By the end of 2014, despite a few struggles with form and back problems, he achieved that rare thing in tennis, becoming the fourth active player to pass the 600 match-wins barrier [now joined by Djokovic], and has launched into 2015 with his passion for playing and winning seemingly undimmed.

As luck would have it, the draw has thrown Ferrer into the clay man-trap of compatriot Nadal and a possible repeat of their quarter-final meeting here last year. He will remember that with considerable satisfaction, but he will also remember that Nadal got his revenge at Roland Garros soon after—and they have not met since.

Beyond Nadal, should lightening strike a second time in Monte-Carlo, Ferrer could face Djokovic in the semis, and all that before any title match—where defending champion Stan Wawrinka, four-time finalist Roger Federer, or No4 seed Milos Raonic could wait.

But Ferrer took his first step this week against another veteran, 34-year-old Victor Estrella Burgos, in a final score-line that was easier than the first four games suggested. Indeed Ferrer went down a quick break against the aggressive single-hander before fighting back strongly in the fourth 13-minute game.
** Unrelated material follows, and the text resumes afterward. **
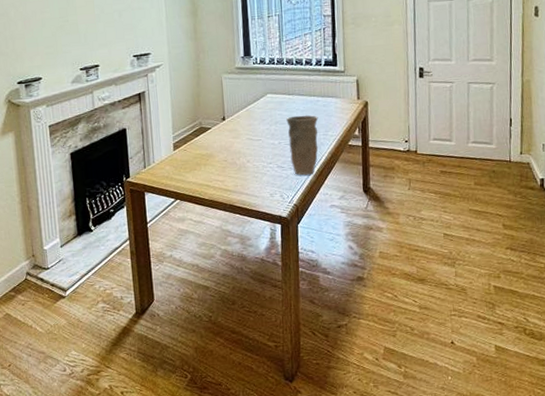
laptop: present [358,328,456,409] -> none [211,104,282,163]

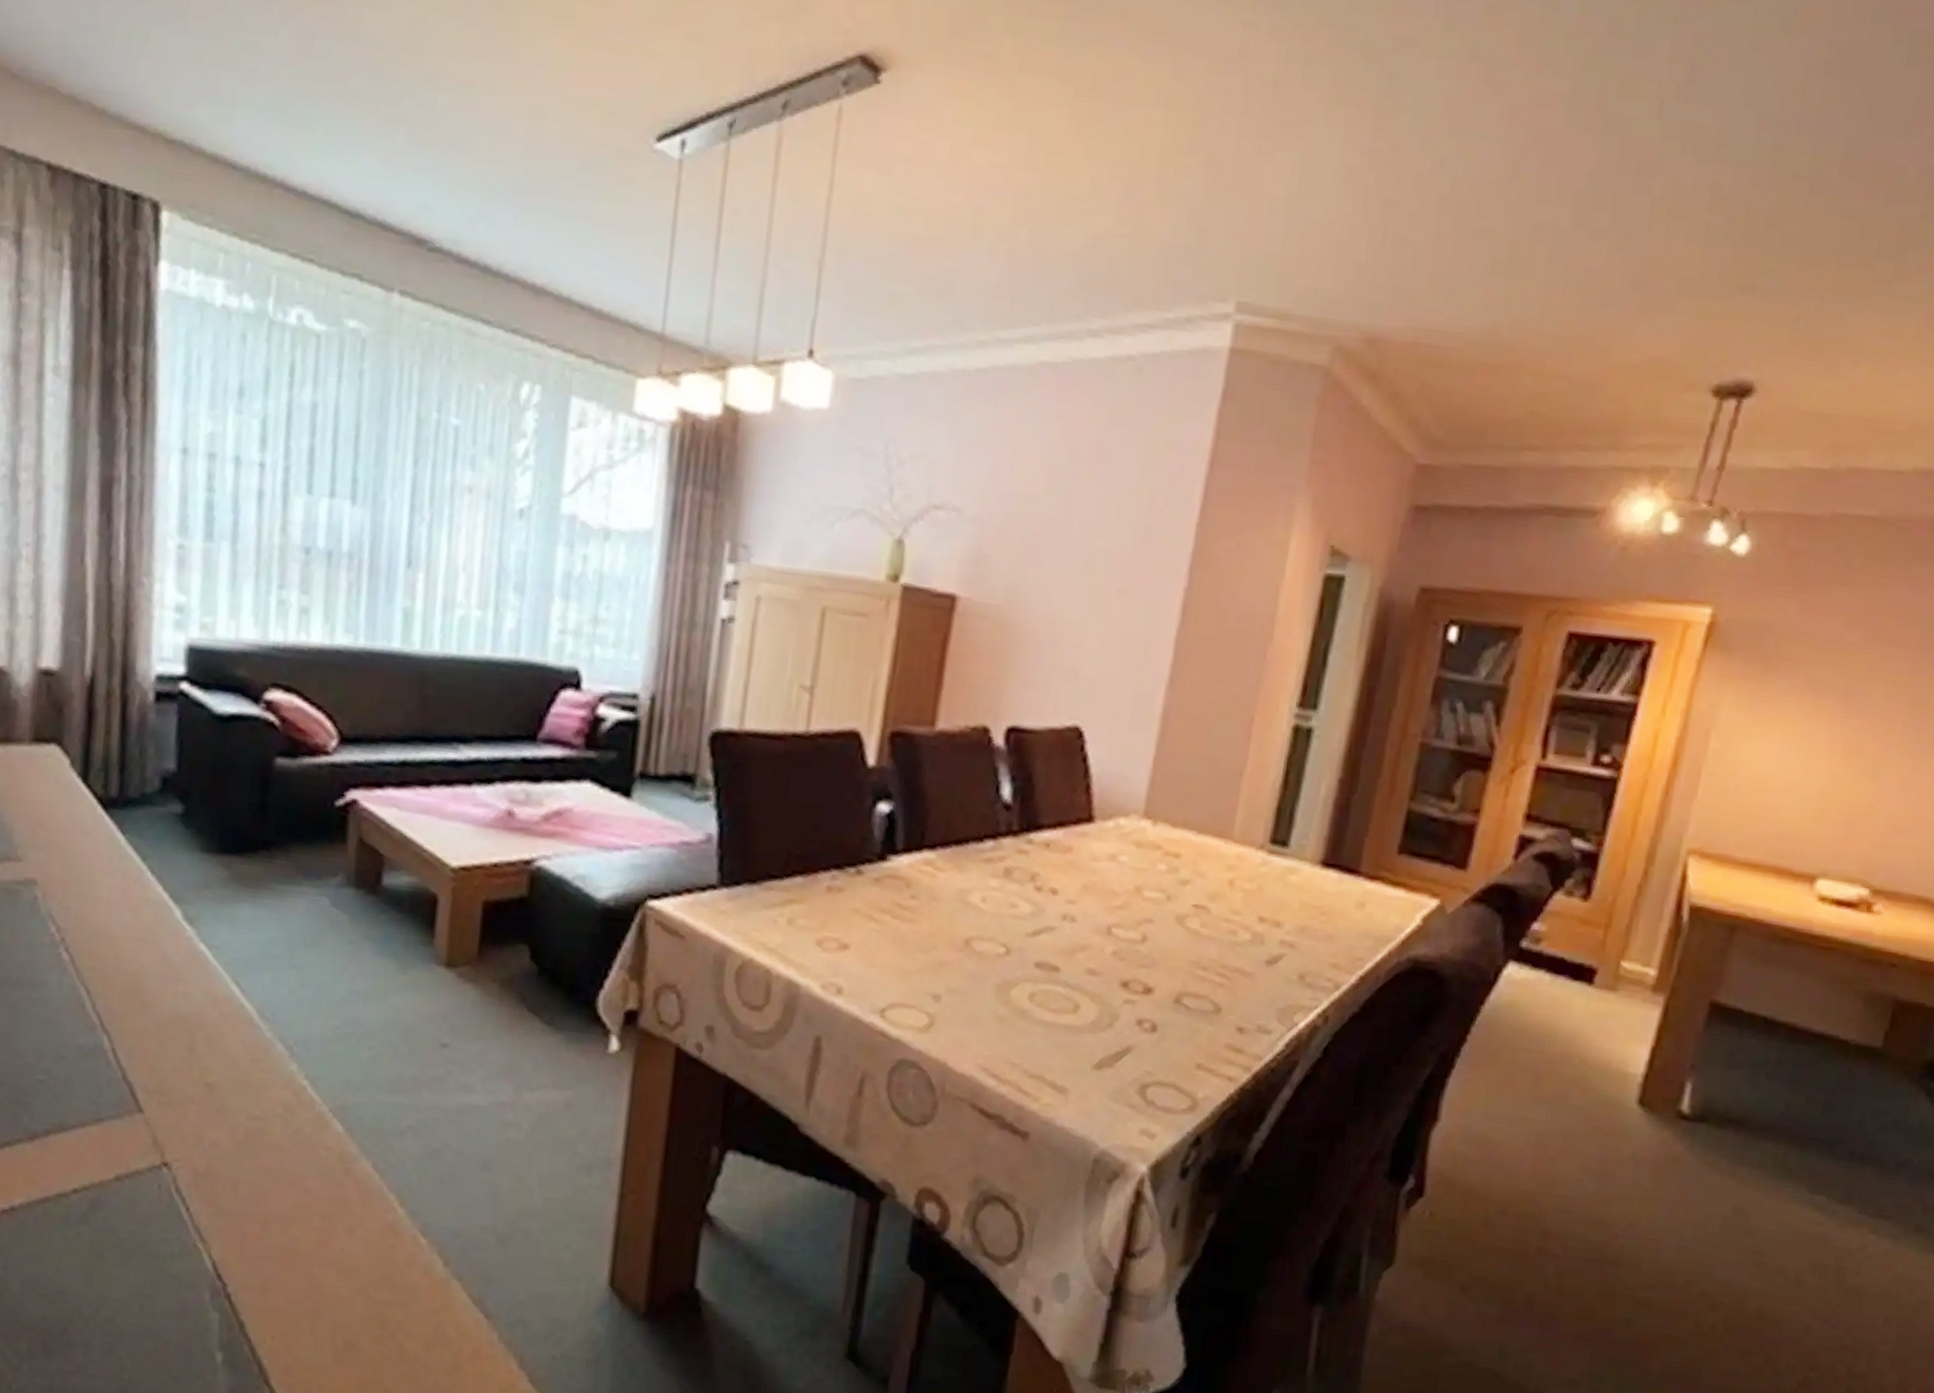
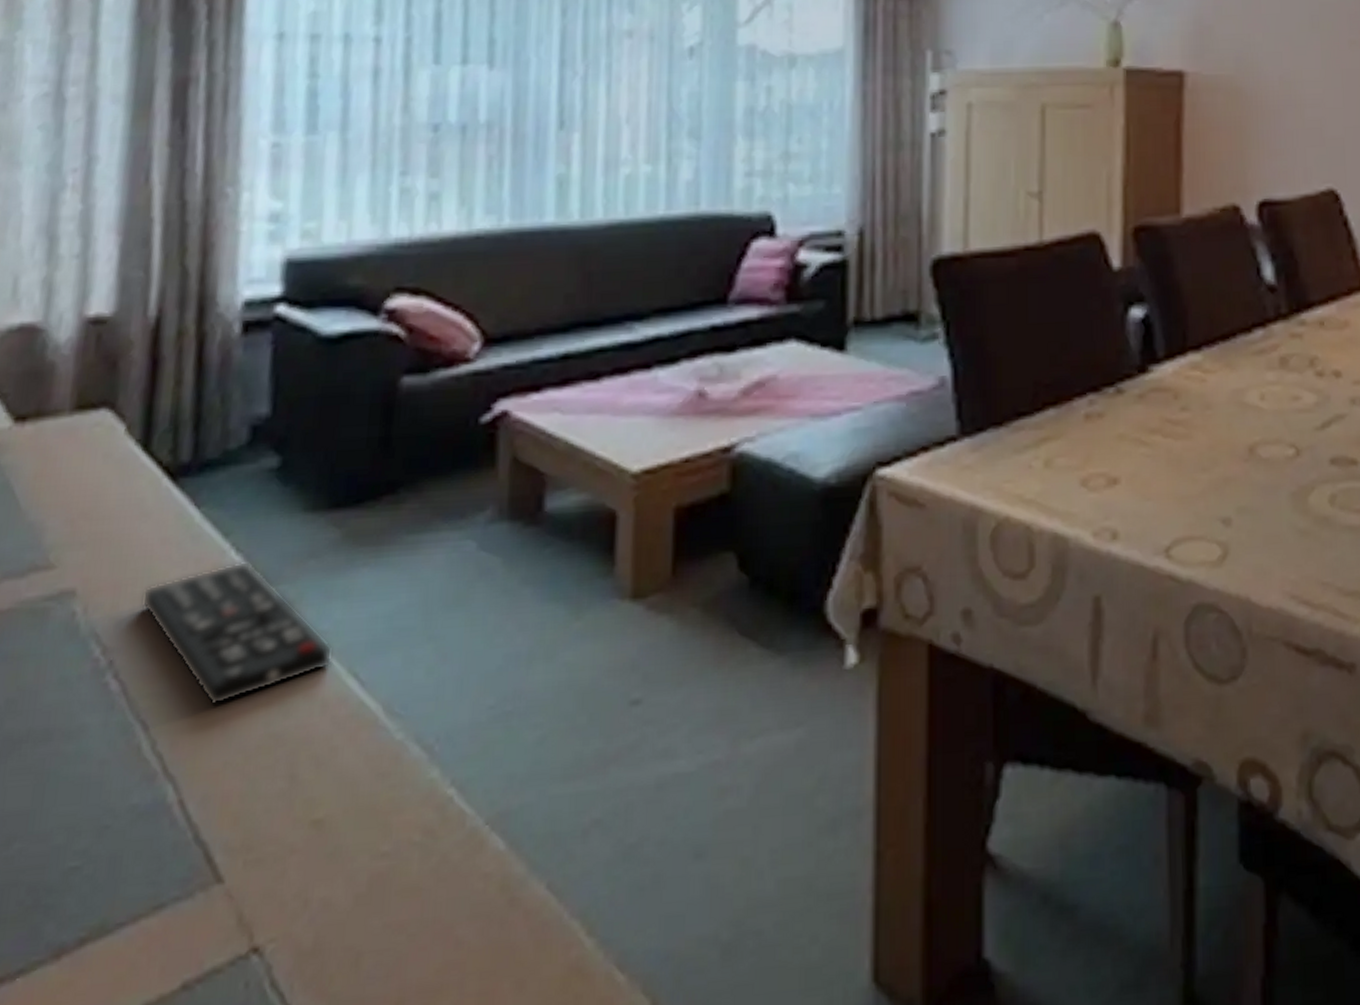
remote control: none [83,881,221,987] -> present [141,560,333,707]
He finally converted his eighth break point to level, 2-2 and held to love after almost half an hour of play. He had also taken his toll on Estrella Burgos, who managed to play five more games, all won by Ferrer, before retiring with a shoulder injury, 6-2, 2-0.

Ferrer next plays Gilles Simon or Benoit Paire, two of a vast array of Frenchmen in the second round. No14 seed Gael Monfils, newly back from injury, beat Andrey Kusnetsov, 4-6, 6-3, 6-4. He next faces Alexandr Dolgopolov.

No11 seed Jo-Wilfried Tsonga, playing only his second tournament this year, had an easier time of it, beating Jan-Lennar Struff, 6-4, 6-4. French wild card, 21-year-old Lucas Pouille, in his debut Monte-Carlo, beat Dominic Thiem, 6-4, 6-4. His next test? Eight-time champion Nadal.

Roger Federer plays another Frenchman tomorrow, Jeremy Chardy, who beat the Swiss in Rome last year.

But Ferrer was not the only Spaniard to have a good day. Marcel Granollers—who beat one more Frenchman, Adrian Mannarino—will next play Tommy Robredo, who is also flourishing as he approaches his 33rd birthday after an extended break for leg surgery in 2012.

Along with Feliciano Lopez, also 33 and at a career-high No12 ranking—though not playing here—this trio of Spaniards is not just pushing personal boundaries but still relishing enjoying every minute.